Il nuovo spazio di Lehman Maupin è il posto ideale dove ammirare una pregevole installazione di Do-Ho Suh: una scultura in tessuto translucido, di un ponte ad archi che ricorda la casa dei suoi genitori in Corea. Con i colori blu-verde della “celadon porcelain”, la scultura si riflette su se stessa, ergendosi su un foglio di tessuto chiaro, lievitando sul muro della galleria, con un’immagine identica appesa capovolta. La balconata all’interno dello spazio espositivo permette di osservare l’opera da entrambi i punti di vista.
Lulu, il breve video di Aïda Ruilova al Salon 94 Freemans, trasforma la storia della femme fatale di Wedekind in un breve psicodramma tutto al maschile che appare come la risoluzione di un un film molto più lungo che però non vediamo. La sensibilità gotica della Ruilova si sente a casa e in sintonia con questa parte della città una volta conosciuta come l’ultima frontiera della cultura underground di Manhattan. Non va però dimenticata Silo, la galleria che è stata rimpiazzata e che offriva regolarmente proposte alternative rispetto al mercato.
Lo stesso vale per Janos Gat, specializzata nel presentare artisti europei non emergenti, mai o raramente visti a New York. Eccellente la scelta di esporre i dipinti di Judit Reigl — artista nata a Budapest nel 1923 e fuggita dall’Ungheria nel 1950 per trasferirsi a Parigi — il cui lavoro figurativo-fantastico catturò l’attenzione di André Breton. In realtà Reigl, poco interessata al Surrealismo, iniziò ben presto a creare una serie di dipinti astratti, mutando il suo stile per evitare di cadere in scelte di routine. Le opere in mostra arrivano fino agli anni Settanta, documentando una carriera proficua che prese sentieri alternativi a ogni tappa del percorso.C’è da dire che quello di “alternativo” è forse solo un concetto sentimentale, che è stato a lungo utile per vendere arte, ma è ormai decaduto in seguito al boom del mercato. Nonostante questo qualcuno in una certa misura ci crede ancora, preferendolo all’idea di prodotto massificato e confezionato per i musei. Qui risiede la geniale assurdità di Fruit and Flower: Fuentes ha un istinto per ciò che è estremamente originale che spero coltiverà.
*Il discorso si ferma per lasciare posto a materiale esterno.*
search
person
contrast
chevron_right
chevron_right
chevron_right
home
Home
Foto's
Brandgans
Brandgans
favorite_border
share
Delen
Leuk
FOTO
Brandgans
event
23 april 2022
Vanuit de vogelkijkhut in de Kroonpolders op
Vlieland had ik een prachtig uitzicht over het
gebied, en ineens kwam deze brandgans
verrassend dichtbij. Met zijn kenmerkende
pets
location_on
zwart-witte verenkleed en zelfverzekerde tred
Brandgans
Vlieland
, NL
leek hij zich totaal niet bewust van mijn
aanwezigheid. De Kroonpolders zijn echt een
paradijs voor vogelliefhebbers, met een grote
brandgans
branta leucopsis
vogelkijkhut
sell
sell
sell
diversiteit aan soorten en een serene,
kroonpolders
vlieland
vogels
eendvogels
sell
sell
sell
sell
Participant Inc. sembra sia stata costruita sulle fondamenta della cultura underground, scelta che ha sempre reso la sua esistenza un po’ rischiosa. Nel 2007 questa galleria non profit ha infatti perso i suoi spazi espositivi a causa dell’aumento degli affitti, e Museum 52 ha preso il suo posto. La sua nuova sede, un ex sex club poi trasformato in una lavanderia a gettoni, è ancora “grezzo”, per usare un eufemismo: pavimento sporco, muri dai mattoni rotti, niente riscaldamento. Lo spazio, rinnovato prima dell’apertura ufficiale a gennaio, era il luogo ideale per una performance dal tono piuttosto dark come Erase di Tom Cole e del duo Lovett/Codagnone (John Lovett e Alessandro Codagnone).
La direttrice Lia Gangitano è ormai una habitué del Lower East Side e un’esperta in shoestring operation. Conosce le storie nascoste del quartiere e fino a oggi è rimasta a galla in un crescendo di gentrification che quasi sicuramente non recederà mai.
L’arrivo del New Museum nel Lower East Side si presenta come una grande opportunità per il mondo artistico, mentre Chelsea sta rivendicando pretese coloniali. Ma ancora più importante per l’arte, inclusa quella a New York, è che Lia Gangitano sia rimasta.